Tom Whittington
- Born: Thomas Price Whittington 19 August 1848 Tonna, Neath, Wales
- Died: 7 October 1919 (aged 71) Neath, Wales
- School: Merchiston Castle School

Rugby union career
- Position: Forward

Amateur team(s)
- Years: Team / Apps / (Points)
- Merchistonians

Provincial / State sides
- Years: Team / Apps / (Points)
- 1872-73: Edinburgh District / 2 / (0)

International career
- Years: Team / Apps / (Points)
- 1873: Scotland / 1 / (0)

= Tom Whittington (rugby union) =

Scotland international rugby union player

Tom Whittington (19 August 1848 – 7 October 1919) was a Scotland international rugby union player who represented Scotland in 1873.

Although from Wales, Whittington was schooled in Edinburgh. He played cricket for Merchiston Castle School

==Rugby Union career==

===Amateur career===

After his Scottish schooling Whittington played as a forward for Merchistonians; which was the Former Pupils side of Merchiston Castle School.

===Provincial career===

The selection of players to the District sides were open to any nationality; albeit the sides were viewed as a stepping stone to the international team.

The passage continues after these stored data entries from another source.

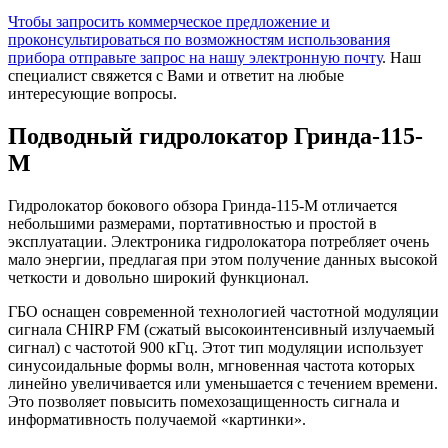
Чтобы запросить коммерческое предложение и
проконсультироваться по возможностям использования
прибора отправьте запрос на нашу электронную почту
. Наш
специалист свяжется с Вами и ответит на любые
интересующие вопросы.
Подводный гидролокатор Гринда-115-
М
Гидролокатор бокового обзора Гринда-115-М отличается
небольшими размерами, портативностью и простой в
эксплуатации. Электроника гидролокатора потребляет очень
мало энергии, предлагая при этом получение данных высокой
четкости и довольно широкий функционал.
ГБО оснащен современной технологией частотной модуляции
сигнала CHIRP FM (сжатый высокоинтенсивный излучаемый
сигнал) с частотой 900 кГц. Этот тип модуляции использует
синусоидальные формы волн, мгновенная частота которых
линейно увеличивается или уменьшается с течением времени.
Это позволяет повысить помехозащищенность сигнала и
информативность получаемой «картинки».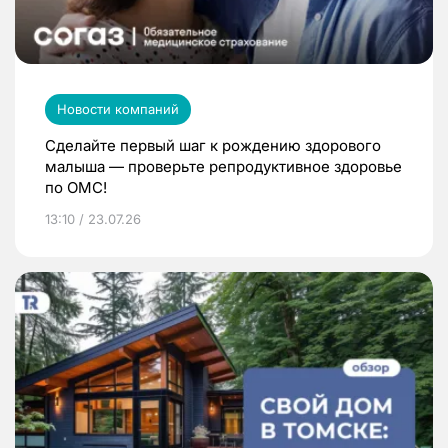
Новости компаний
Сделайте первый шаг к рождению здорового
малыша — проверьте репродуктивное здоровье
по ОМС!
13:10 / 23.07.26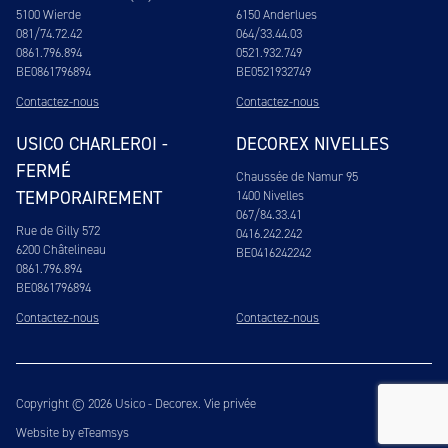
5100 Wierde
6150 Anderlues
081/74.72.42
064/33.44.03
0861.796.894
0521.932.749
BE0861796894
BE0521932749
Contactez-nous
Contactez-nous
USICO CHARLEROI -
DECOREX NIVELLES
FERMÉ
Chaussée de Namur 95
TEMPORAIREMENT
1400 Nivelles
067/84.33.41
Rue de Gilly 572
0416.242.242
6200 Châtelineau
BE0416242242
0861.796.894
BE0861796894
Contactez-nous
Contactez-nous
Copyright © 2026 Usico - Decorex.
Vie privée
Website by eTeamsys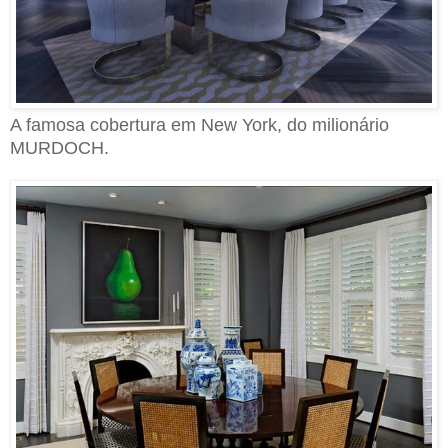
A famosa cobertura em New York, do milionário
MURDOCH.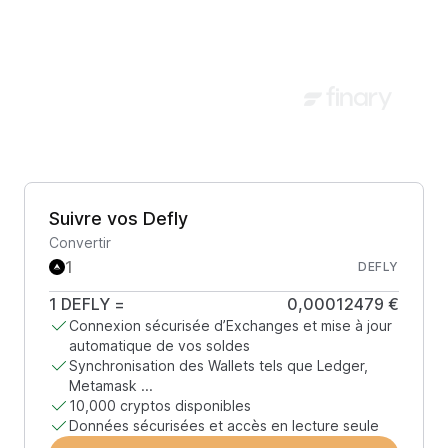
Suivre vos Defly
Convertir
DEFLY
1
DEFLY
=
0,00012479 €
Connexion sécurisée d’Exchanges et mise à jour
automatique de vos soldes
Synchronisation des Wallets tels que Ledger,
Metamask ...
10,000 cryptos disponibles
Données sécurisées et accès en lecture seule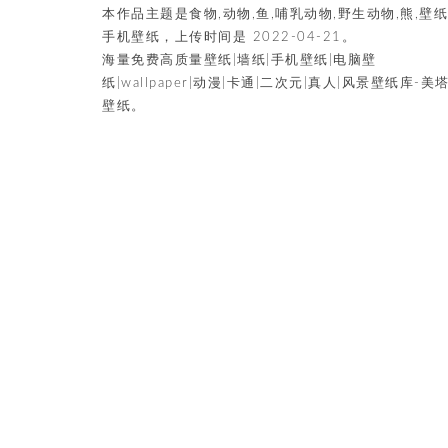
本作品主题是食物,动物,鱼,哺乳动物,野生动物,熊,壁纸
手机壁纸，上传时间是 2022-04-21。
海量免费高质量壁纸|墙纸|手机壁纸|电脑壁
纸|wallpaper|动漫|卡通|二次元|真人|风景壁纸库-美
壁纸。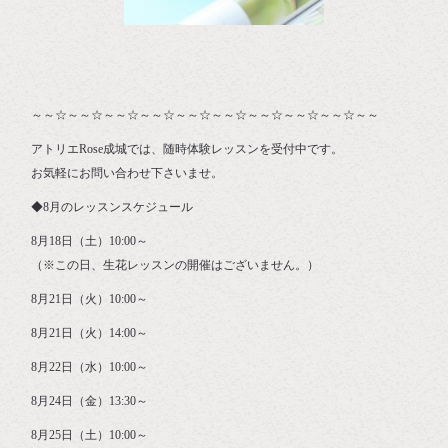
～～☆～～☆～～☆～～☆～～☆～～☆～～☆～～☆～～☆～～
アトリエRose成城では、随時体験レッスンを受付中です。
お気軽にお問い合わせ下さいませ。
◆8月のレッスンスケジュール
8月18日（土）10:00～
（※この日、生花レッスンの開催はございません。）
8月21日（火）10:00～
8月21日（火）14:00～
8月22日（水）10:00～
8月24日（金）13:30～
8月25日（土）10:00～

He represented Edinburgh District against Glasgow District in the world's first provincial match, the 'inter-city', on 23 November 1872.

===International career===

Whittington's time in Scotland being schooled; his remaining residence in Scotland to play for the Former Pupil side; and his performances in the Inter-City matches against Glasgow District; offered Whittington a gateway for selection for Scotland.

His international debut was the home match on 3 March 1873 at Glasgow. It was his only appearance for Scotland.

==Family==

His son Tom Whittington played cricket for Glamorgan.